In Pieces

Feeling how deeply I meant it, I answered, “Yes.”

“The studio doesn’t want you. You’re not a name to them, not a name they want. Several other actresses, who are names to them, were offered the film. I think they would have done a fine job, but for whatever reason, they all passed and things have a way of ultimately working out as they should. I want you to do it and if you want the role, I’ll fight for you… and I’ll win. Read the script, then let me know.”

In my beige dress, with my beige flats planted squarely on the ground, I answered as calmly as I could, “Even before I read it, I know. I want this.”

That night while sitting propped up in bed, Eli asleep on one side, Peter on the other, I read Norma Rae. I read it again on the airplane heading back to location the next morning, this time with my hands shaking as they had when I read Sybil. I wasn’t anyone’s vision of the uneducated, promiscuous southern mill worker who stumbles into becoming a hero. I wasn’t even Marty’s. But he had wanted to meet me, over the studio’s objections, because he thought I could act. And as we sat together in his office, he saw something in me that I didn’t know I was showing, that I couldn’t have planned because I didn’t know I had it within me to call on. Marty saw the place where Norma and I met, where we were the same. Two days later in the rented Tuscaloosa house, I answered the phone to hear Marty’s voice: “Sally, the part is yours.”

I wouldn’t have asked Burt to read the screenplay, but he wanted to, acting as though he were doing me a favor. When he finished, he threw it across the room at me, saying it was a piece of shit, and in an outraged sneer accused me of simply wanting to play a whore. And wham, without thinking I found myself speaking up for Norma and ultimately for Sally, and the part of me that I valued most.

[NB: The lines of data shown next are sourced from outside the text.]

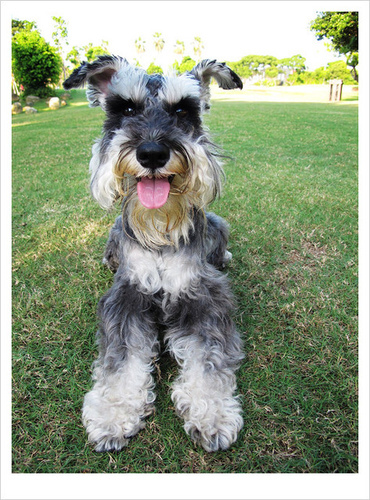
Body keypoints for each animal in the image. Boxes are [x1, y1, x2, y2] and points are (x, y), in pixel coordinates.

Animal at [62, 55, 246, 454]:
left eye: (182, 110)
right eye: (126, 108)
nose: (151, 153)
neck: (160, 229)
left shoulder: (203, 298)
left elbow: (209, 359)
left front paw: (212, 413)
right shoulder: (126, 298)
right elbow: (120, 361)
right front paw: (113, 415)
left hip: (218, 223)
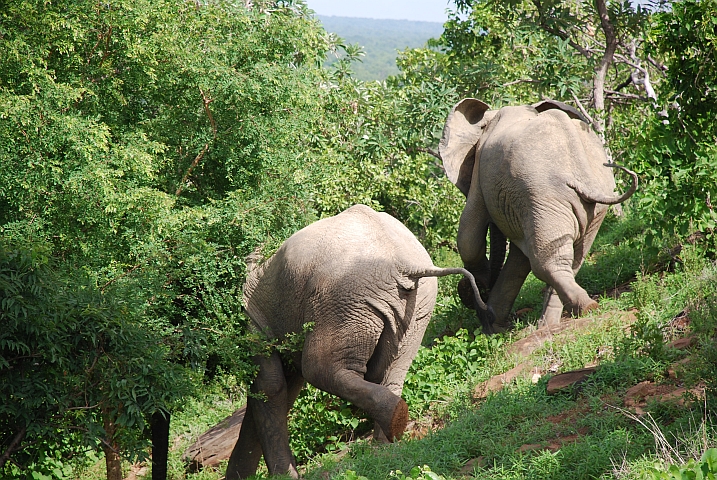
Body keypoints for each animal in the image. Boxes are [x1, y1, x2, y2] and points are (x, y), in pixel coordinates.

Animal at [227, 204, 484, 478]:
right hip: (415, 306)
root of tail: (404, 264)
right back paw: (386, 443)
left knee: (319, 368)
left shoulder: (252, 315)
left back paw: (392, 422)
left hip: (342, 300)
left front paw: (281, 476)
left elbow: (270, 386)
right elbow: (283, 387)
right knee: (391, 371)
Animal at [436, 99, 636, 334]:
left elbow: (469, 237)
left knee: (544, 262)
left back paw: (580, 310)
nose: (479, 298)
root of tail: (583, 174)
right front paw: (494, 326)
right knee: (570, 259)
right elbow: (517, 258)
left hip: (543, 194)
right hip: (580, 206)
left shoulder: (481, 174)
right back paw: (559, 320)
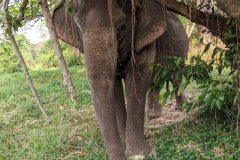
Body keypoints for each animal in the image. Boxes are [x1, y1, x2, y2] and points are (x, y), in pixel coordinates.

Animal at [53, 0, 189, 159]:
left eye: (122, 27)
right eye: (79, 28)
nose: (120, 155)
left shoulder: (144, 39)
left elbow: (139, 77)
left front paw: (137, 153)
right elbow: (115, 85)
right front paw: (125, 142)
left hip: (181, 50)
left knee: (175, 78)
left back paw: (178, 109)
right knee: (155, 83)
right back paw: (153, 116)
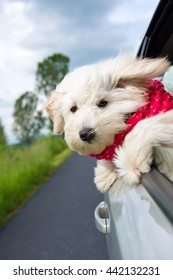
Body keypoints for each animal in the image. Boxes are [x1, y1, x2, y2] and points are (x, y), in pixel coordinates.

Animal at [45, 55, 173, 194]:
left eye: (103, 103)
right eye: (73, 109)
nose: (86, 134)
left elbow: (142, 127)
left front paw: (131, 161)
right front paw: (105, 171)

“First of all, she is not a whore. She’s a wonderful, complicated character. And sure, I’d play a whore. Why not?”

“Well, no lady of mine is gonna play a whore.”

“I’m an actor, Burt. I’m not a whore. I’m not Norma or Sybil or Gidget or whomever I’m supposed to be playing. I’m an actor.”

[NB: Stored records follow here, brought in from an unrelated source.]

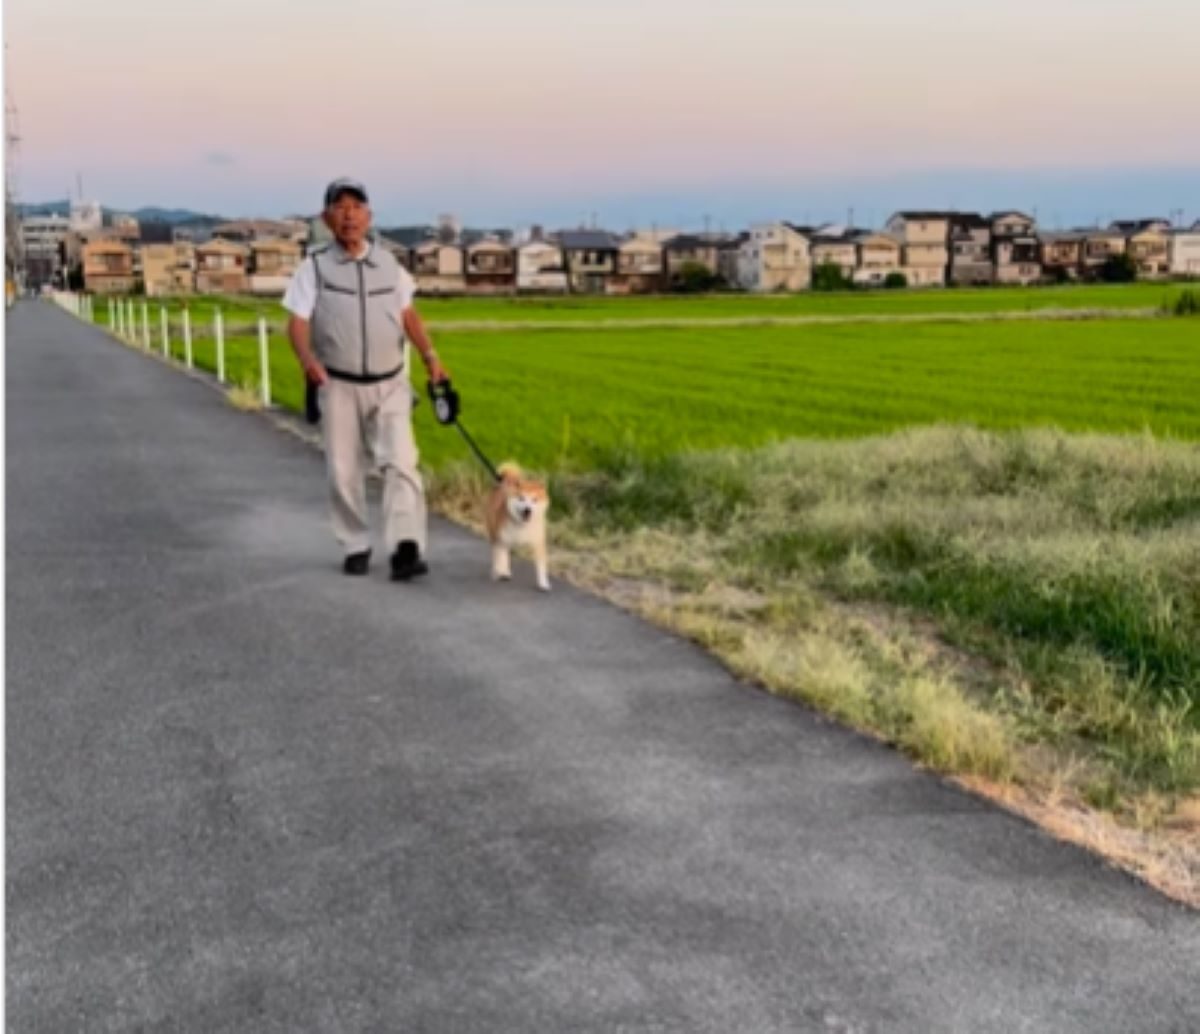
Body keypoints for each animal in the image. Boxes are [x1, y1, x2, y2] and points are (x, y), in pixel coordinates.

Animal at [482, 460, 549, 590]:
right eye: (521, 498)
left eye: (535, 500)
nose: (528, 510)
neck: (522, 525)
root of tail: (505, 479)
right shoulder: (502, 540)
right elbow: (501, 558)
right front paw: (502, 572)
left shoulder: (538, 543)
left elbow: (541, 566)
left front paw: (543, 583)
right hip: (495, 534)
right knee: (497, 555)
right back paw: (498, 572)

“Oh… so now you’re an actor. That’s all that matters now, right? Ha… You’re letting your ambition get the better of you.”

“My ambition is the better of me and you can’t touch it.” I felt that I was inside my dream again, standing with my arms around the children, protecting them from being destroyed by something unseen at the top of the stairs. The children were me, all of me, and the love I had for a craft that had allowed me to hear them. I will not be conquered. With that, something shifted, and the debate inside my head that had started the moment I met Burt ended.

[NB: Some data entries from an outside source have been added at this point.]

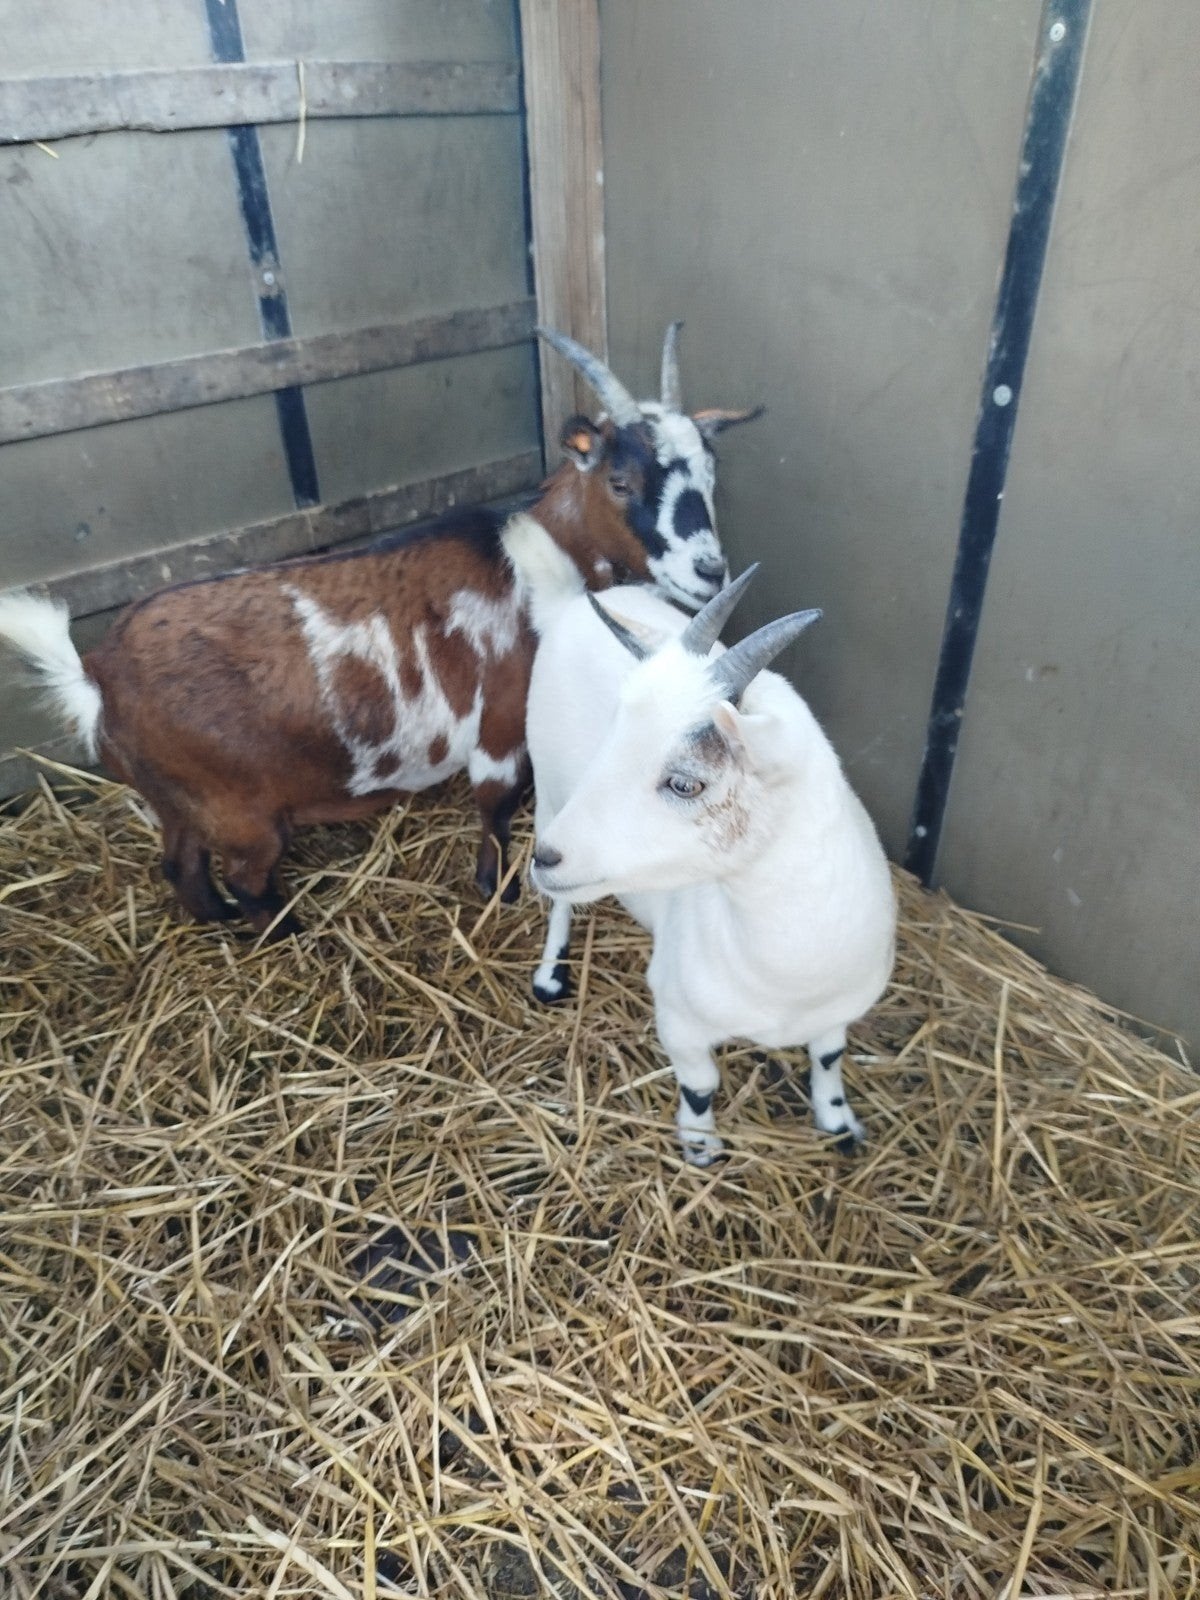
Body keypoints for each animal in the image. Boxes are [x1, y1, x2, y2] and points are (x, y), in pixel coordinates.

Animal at [0, 327, 761, 936]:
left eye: (711, 472)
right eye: (621, 480)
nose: (708, 570)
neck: (532, 560)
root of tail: (97, 674)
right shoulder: (500, 728)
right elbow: (496, 811)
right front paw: (496, 890)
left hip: (179, 804)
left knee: (181, 868)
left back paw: (220, 927)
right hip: (239, 813)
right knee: (246, 879)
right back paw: (287, 934)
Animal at [515, 553, 896, 1164]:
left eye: (685, 783)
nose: (550, 859)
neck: (786, 981)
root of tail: (569, 603)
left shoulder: (837, 1013)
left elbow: (828, 1058)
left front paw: (839, 1125)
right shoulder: (679, 1018)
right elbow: (700, 1084)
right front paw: (701, 1146)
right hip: (548, 790)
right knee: (559, 903)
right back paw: (551, 975)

Even in 1978, the unionization of southern textile mills faced substantial opposition from management, who didn’t exactly want this film to be made. The story was based on Crystal Lee Sutton, a heroic union organizer and advocate who in the early 1970s bravely stood up against the J. P. Stevens mills for the mistreatment of their workers. But luckily, the Opelika Cotton Mill, located in Opelika, Alabama, was a family-run, recently organized plant that had been operating since 1901 and was struggling against the larger, more lucrative companies. Which meant it was the only working mill willing to give the production permission to shoot in and around their factory. Of course, the large compensation check didn’t hurt. So, with a welcome letter from Governor George Wallace, the three-month location for Norma Rae was set for Alabama—the state where my grandmother was born and the place where my friendship with the man whose words I still hear in my head began.


Born in New York City in 1914, the son of Jewish immigrants, Marty attended Elon College in North Carolina, which forever imprinted on him the stark contrast between his Bronx childhood and the Depression-era south. He then attended St. John’s University but quickly gravitated to the theater, first as an actor, then as a director. Work was hard to find during those Depression years, but he was able to get employment with Roosevelt’s WPA Federal Theatre Project as a playwright. And though he always said he had never been a member of the Communist Party, he was certainly influenced by the radical left and proudly called himself a true “lefty.” In 1952, Marty was working as an actor and director plus producing television programs when he was mentioned in an anti-communist newsletter called Counterattack, published by American Business Consultants, a group formed by three former FBI agents. Though he was never asked to testify, Marty refused to cooperate in any way with the House Un-American Activities Committee and was ultimately blacklisted by the entertainment industry when he was charged with donating money to Communist China. For five years, he supported himself, his wife, and several other blacklisted friends by teaching at the Actors Studio and handicapping horses. He understood the Norma Raes of the world. He was one.


Two weeks of rehearsal time, on location, is what Marty always insisted upon and I’ve never worked with a director who used that time more productively. Before moving out to the real locations, with a handful of scenes that he thought were essential to understanding both the characters and the relationships they had with each other, we spent three days in a conference room located in the same building as the production offices, a short drive from the mill. Three days of nothing but asking questions and exploring the text with pencil in hand, beginning on that first day with the inevitable read-through.